Critics called her mesmerizing. Fans wanted a prequel about her. And they weren’t wrong. She stole scenes the way Miss Rosa stole cars—confidently, effortlessly, like the world was hers for the taking.
Movies kept coming—A Walk Among the Tombstones in 2014 and the quietly devastating Marjorie Prime in 2017. Through every role, Stephanie played women you swear you’ve met somewhere: the girl on the subway with headphones too loud, the cashier who gives you a look that says she’s figured you out, the friend who laughs bigger than her fear.
Most actors wait for the industry to give them permission. Stephanie cut out the middleman.
In 2016, she built Andujar Productions with her family. Not a vanity brand—a launching pad. She wrote, produced, and starred in StephA: One Woman Show, a comedy series where she played more than ten characters, all springing from the DNA of her life in New York. Five seasons of it.
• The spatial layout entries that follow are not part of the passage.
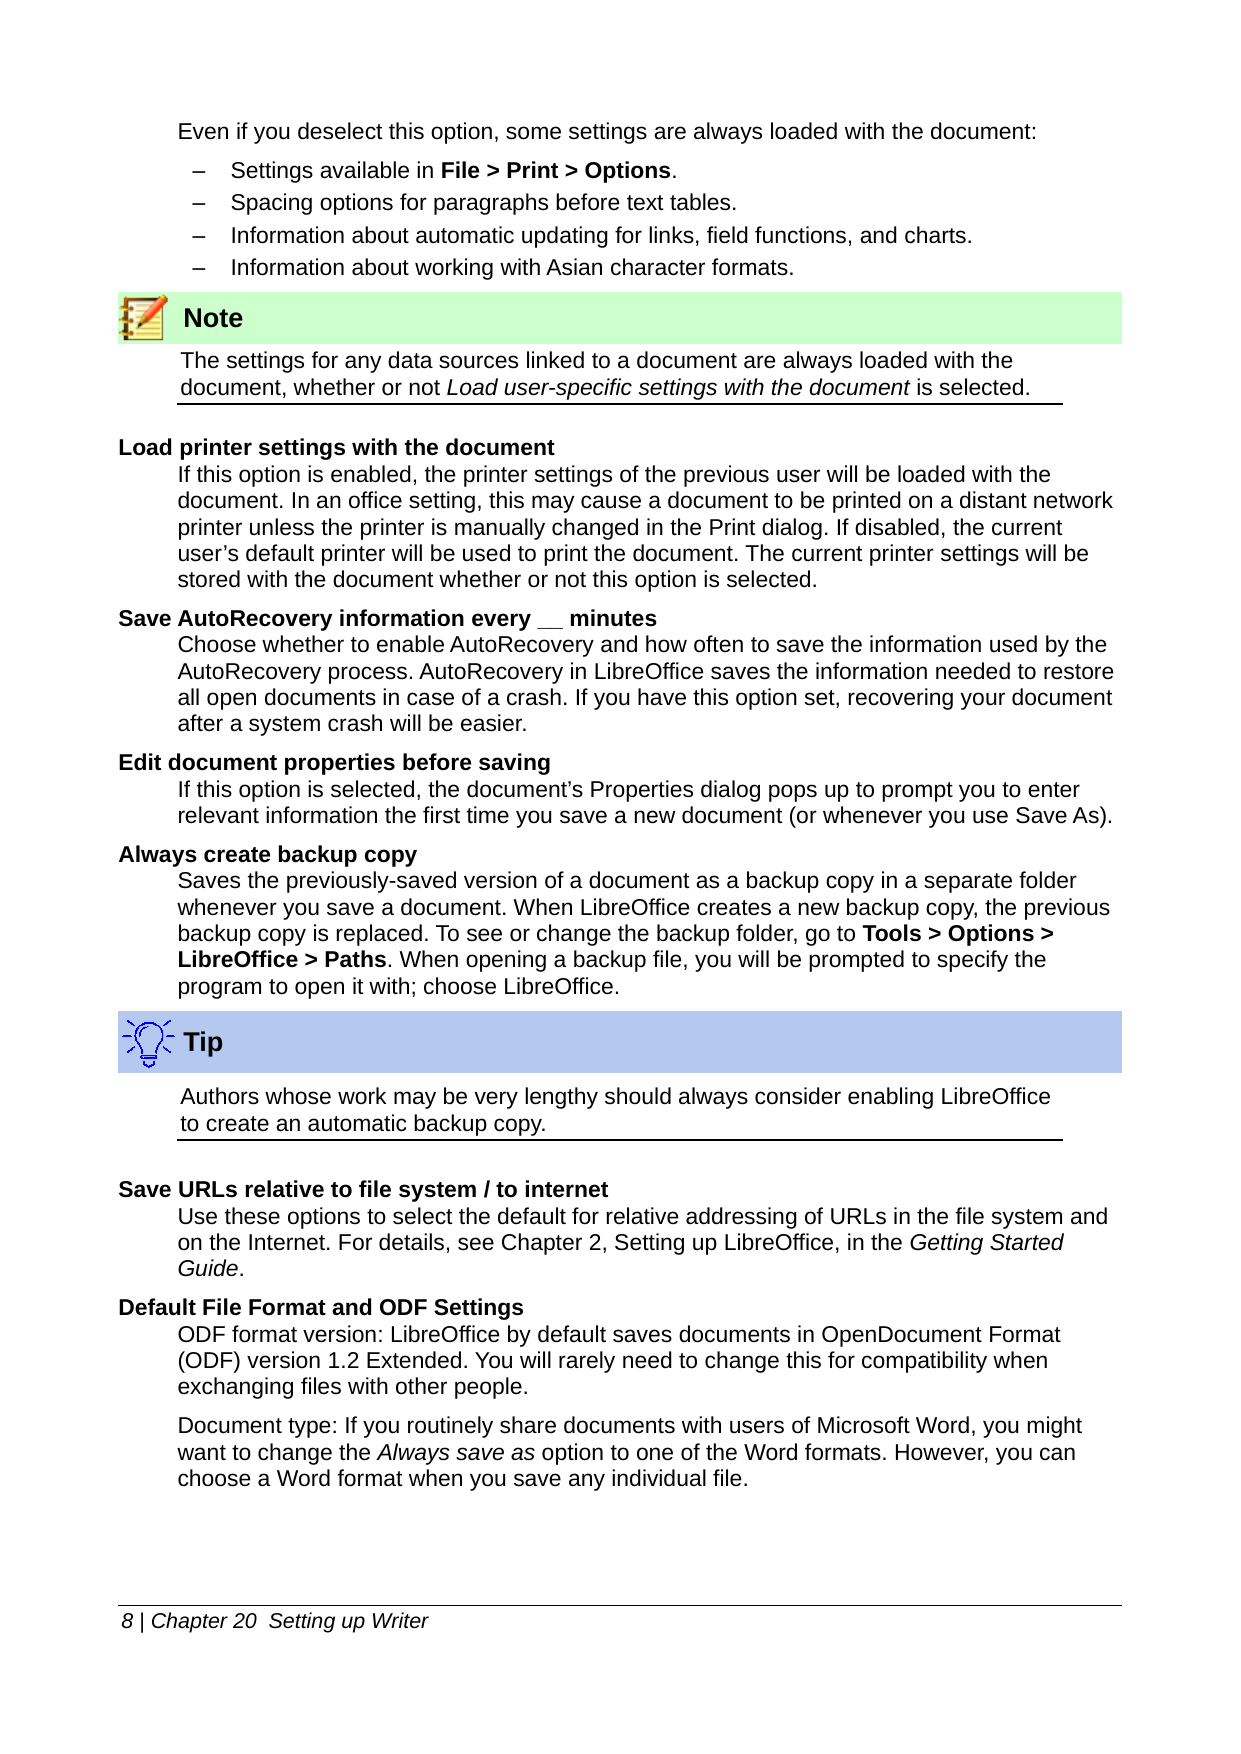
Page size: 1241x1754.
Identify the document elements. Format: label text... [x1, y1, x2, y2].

text Save URLs relative to file system / to internet [118, 1176, 1122, 1203]
text Saves the previously-saved version of a document as a backup copy in a separate folder whenever you save a document. When LibreOffice creates a new backup copy, the previous backup copy is replaced. To see or change the backup folder, go to Tools > Options > LibreOffice > Paths. When opening a backup file, you will be prompted to specify the program to open it with; choose LibreOffice. [177, 867, 1122, 999]
text The settings for any data sources linked to a document are always loaded with the document, whether or not Load user-specific settings with the document is selected. [177, 344, 1063, 403]
text Even if you deselect this option, some settings are always loaded with the document: [177, 118, 1122, 144]
text Save AutoRecovery information every __ minutes [118, 605, 1122, 631]
text Default File Format and ODF Settings [118, 1294, 1122, 1321]
text ODF format version: LibreOffice by default saves documents in OpenDocument Format (ODF) version 1.2 Extended. You will rarely need to change this for compatibility when exchanging files with other people. [177, 1321, 1122, 1400]
text If this option is selected, the document’s Properties dialog pops up to prompt you to enter relevant information the first time you save a new document (or whenever you use Save As). [177, 776, 1122, 828]
picture [119, 1012, 179, 1072]
list Spacing options for paragraphs before text tables. [192, 189, 1122, 216]
subtitle Note [118, 292, 1122, 344]
text Edit document properties before saving [118, 749, 1122, 776]
text Choose whether to enable AutoRecovery and how often to save the information used by the AutoRecovery process. AutoRecovery in LibreOffice saves the information needed to restore all open documents in case of a crash. If you have this option set, recovering your document after a system crash will be easier. [177, 631, 1122, 737]
text Document type: If you routinely share documents with users of Microsoft Word, you might want to change the Always save as option to one of the Word formats. However, you can choose a Word format when you save any individual file. [177, 1412, 1122, 1491]
text Load printer settings with the document [118, 434, 1122, 461]
text If this option is enabled, the printer settings of the previous user will be loaded with the document. In an office setting, this may cause a document to be printed on a distant network printer unless the printer is manually changed in the Print dialog. If disabled, the current user’s default printer will be used to print the document. The current printer settings will be stored with the document whether or not this option is selected. [177, 461, 1122, 592]
text Always create backup copy [118, 841, 1122, 867]
list Settings available in File > Print > Options. [192, 157, 1122, 183]
list Information about working with Asian character formats. [192, 254, 1122, 280]
list Information about automatic updating for links, field functions, and charts. [192, 222, 1122, 248]
picture [119, 293, 170, 344]
text Authors whose work may be very lengthy should always consider enabling LibreOffice to create an automatic backup copy. [177, 1080, 1063, 1139]
text Use these options to select the default for relative addressing of URLs in the file system and on the Internet. For details, see Chapter 2, Setting up LibreOffice, in the Getting Started Guide. [177, 1203, 1122, 1282]
subtitle Tip [118, 1011, 1122, 1073]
Think Eddie Murphy’s wild inventiveness, but filtered through Latina grit, millennial humor, and the rhythm of Chelsea streets.
She wasn’t waiting on casting directors anymore. She became her own studio, her own boss, her own machine.
People forget that before the films and TV series, she was also a stage kid—The Wiz, The Crucible, The Good Woman of Setzuan. Theatre taught her fearlessness. Film taught her precision. New York taught her survival. She blended all three into a career made of versatility, resilience, and a refusal to play small.
Stephanie Lee Andujar isn’t the type of actress who wants billboards. She wants honesty. She wants characters who bleed. She wants to build worlds the way she built herself—from scraps, applause, struggle, and stubborn, relentless talent.
She’s the girl from the projects who learned how to shape-shift into a dozen other lives.
The artist who can make you laugh and break your heart in the same breath.
The creator who turned her own life into a production company.
The actress who refuses to vanish into Hollywood noise.
Stephanie Lee Andujar didn’t just find a place in the industry.
She carved one—with her own hands, her own voice, and a fire that never learned how to dim.